07-24, 14:35–14:43 (US/Eastern), Tomatis Auditorium
PathSeeker is a statistical R package, tailored to improve pathogen identification and characterization from RNA sequencing (RNA-seq) data. Addressing challenges in datasets with numerous potential organism identifications, it leverages summary statistics, topic models, regressions, ranks tests and visualization techniques for precise organisms detection and identification.

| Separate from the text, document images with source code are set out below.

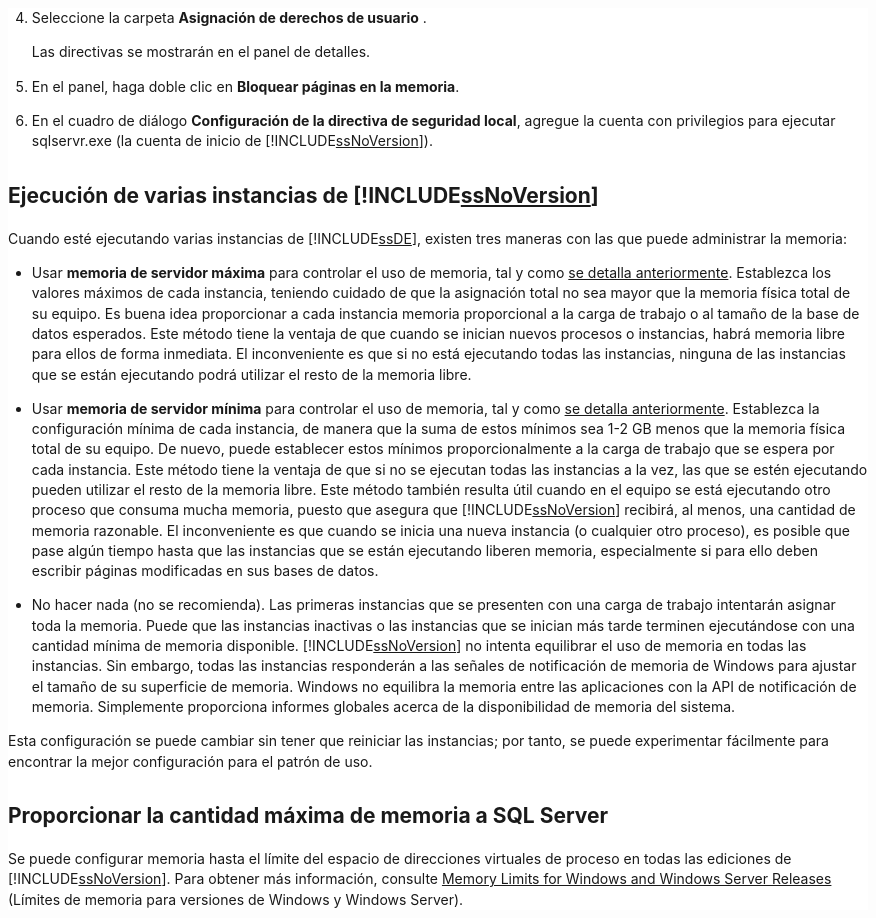 4.  Seleccione la carpeta **Asignación de derechos de usuario** .  
  
     Las directivas se mostrarán en el panel de detalles.  
  
5.  En el panel, haga doble clic en **Bloquear páginas en la memoria**.  
  
6.  En el cuadro de diálogo **Configuración de la directiva de seguridad local**, agregue la cuenta con privilegios para ejecutar sqlservr.exe (la cuenta de inicio de [!INCLUDE[ssNoVersion](../../includes/ssnoversion-md.md)]).  
  
## <a name="running-multiple-instances-of-includessnoversionincludesssnoversion-mdmd"></a>Ejecución de varias instancias de [!INCLUDE[ssNoVersion](../../includes/ssnoversion-md.md)]  
 Cuando esté ejecutando varias instancias de [!INCLUDE[ssDE](../../includes/ssde-md.md)], existen tres maneras con las que puede administrar la memoria:  
  
-   Usar **memoria de servidor máxima** para controlar el uso de memoria, tal y como [se detalla anteriormente](#max_server_memory). Establezca los valores máximos de cada instancia, teniendo cuidado de que la asignación total no sea mayor que la memoria física total de su equipo. Es buena idea proporcionar a cada instancia memoria proporcional a la carga de trabajo o al tamaño de la base de datos esperados. Este método tiene la ventaja de que cuando se inician nuevos procesos o instancias, habrá memoria libre para ellos de forma inmediata. El inconveniente es que si no está ejecutando todas las instancias, ninguna de las instancias que se están ejecutando podrá utilizar el resto de la memoria libre.  
  
-   Usar **memoria de servidor mínima** para controlar el uso de memoria, tal y como [se detalla anteriormente](#min_server_memory). Establezca la configuración mínima de cada instancia, de manera que la suma de estos mínimos sea 1-2 GB menos que la memoria física total de su equipo. De nuevo, puede establecer estos mínimos proporcionalmente a la carga de trabajo que se espera por cada instancia. Este método tiene la ventaja de que si no se ejecutan todas las instancias a la vez, las que se estén ejecutando pueden utilizar el resto de la memoria libre. Este método también resulta útil cuando en el equipo se está ejecutando otro proceso que consuma mucha memoria, puesto que asegura que [!INCLUDE[ssNoVersion](../../includes/ssnoversion-md.md)] recibirá, al menos, una cantidad de memoria razonable. El inconveniente es que cuando se inicia una nueva instancia (o cualquier otro proceso), es posible que pase algún tiempo hasta que las instancias que se están ejecutando liberen memoria, especialmente si para ello deben escribir páginas modificadas en sus bases de datos.  
  
-   No hacer nada (no se recomienda). Las primeras instancias que se presenten con una carga de trabajo intentarán asignar toda la memoria. Puede que las instancias inactivas o las instancias que se inician más tarde terminen ejecutándose con una cantidad mínima de memoria disponible. [!INCLUDE[ssNoVersion](../../includes/ssnoversion-md.md)] no intenta equilibrar el uso de memoria en todas las instancias. Sin embargo, todas las instancias responderán a las señales de notificación de memoria de Windows para ajustar el tamaño de su superficie de memoria. Windows no equilibra la memoria entre las aplicaciones con la API de notificación de memoria. Simplemente proporciona informes globales acerca de la disponibilidad de memoria del sistema.  
  
 Esta configuración se puede cambiar sin tener que reiniciar las instancias; por tanto, se puede experimentar fácilmente para encontrar la mejor configuración para el patrón de uso.  
  
## <a name="providing-the-maximum-amount-of-memory-to-sql-server"></a>Proporcionar la cantidad máxima de memoria a SQL Server  
Se puede configurar memoria hasta el límite del espacio de direcciones virtuales de proceso en todas las ediciones de [!INCLUDE[ssNoVersion](../../includes/ssnoversion-md.md)]. Para obtener más información, consulte [Memory Limits for Windows and Windows Server Releases](/windows/desktop/Memory/memory-limits-for-windows-releases#physical-memory-limits-windows-server-2016) (Límites de memoria para versiones de Windows y Windows Server).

PathSeeker uses the Chan Zuckerberg ID (CZID) pipeline for initial organism identification, followed by an intricate process involving filtrations and statistical modeling. This is based on blank samples and initial library quantity, using a regression curve to differentiate true organisms from contaminants. A feature of PathSeeker is its delta approach, employed to minimize cross-contamination errors. This is supplemented by user-defined filters, allowing for positive sample identification based on exceeding median levels in blank controls or meeting specific statistical benchmarks set by the user.
Incorporating topic models, PathSeeker establishes baselines of pathogen expression across samples to discern true pathogenic signals in scenarios lacking controls. This enhances PathSeeker’s ability to identify authentic pathogenic signals in complex datasets.
Furthermore, PathSeeker encompasses an extensive suite of differential abundance analysis tools, adept at handling diverse data distributions and experimental conditions. It incorporates models based on negative binomial and log-normal assumptions, crucial for analyzing data with varying levels of dispersion and normality. For pairwise comparisons, the package employs the Wilcoxon test, ensuring robust analysis of two-condition scenarios. In more complex experimental designs involving three or more conditions, PathSeeker utilizes the Kruskal-Wallis test, adept at managing multi-group comparisons. This comprehensive approach to differential abundance analysis enables researchers to rigorously evaluate the presence and significance of pathogens under various experimental conditions, further strengthening the package’s capability in delivering insightful pathogen profiles from RNA-seq data.
Methodologically, PathSeeker accuracy was confirmed using RNA-seq datasets of neonatal hydrocephalus and maternal placental infections for various viral, bacterial, and parasitic organism detection. It addresses the challenge of noise reduction for pathogen identification using RNA-seq. For in-depth confirmation of PathSeeker results, polymerase chain reaction (PCR), and rapid diagnostic blood (RDT) was utilized.
PathSeeker's commitment to transparency and accessibility will see its methodologies made available to the scientific and health communities via open-access R packages on GitHub and Bioconductor. This approach not only promotes collaborative research but also propels the field forward in the accurate interpretation of RNA-seq data in pathogen research in a user friendly manner.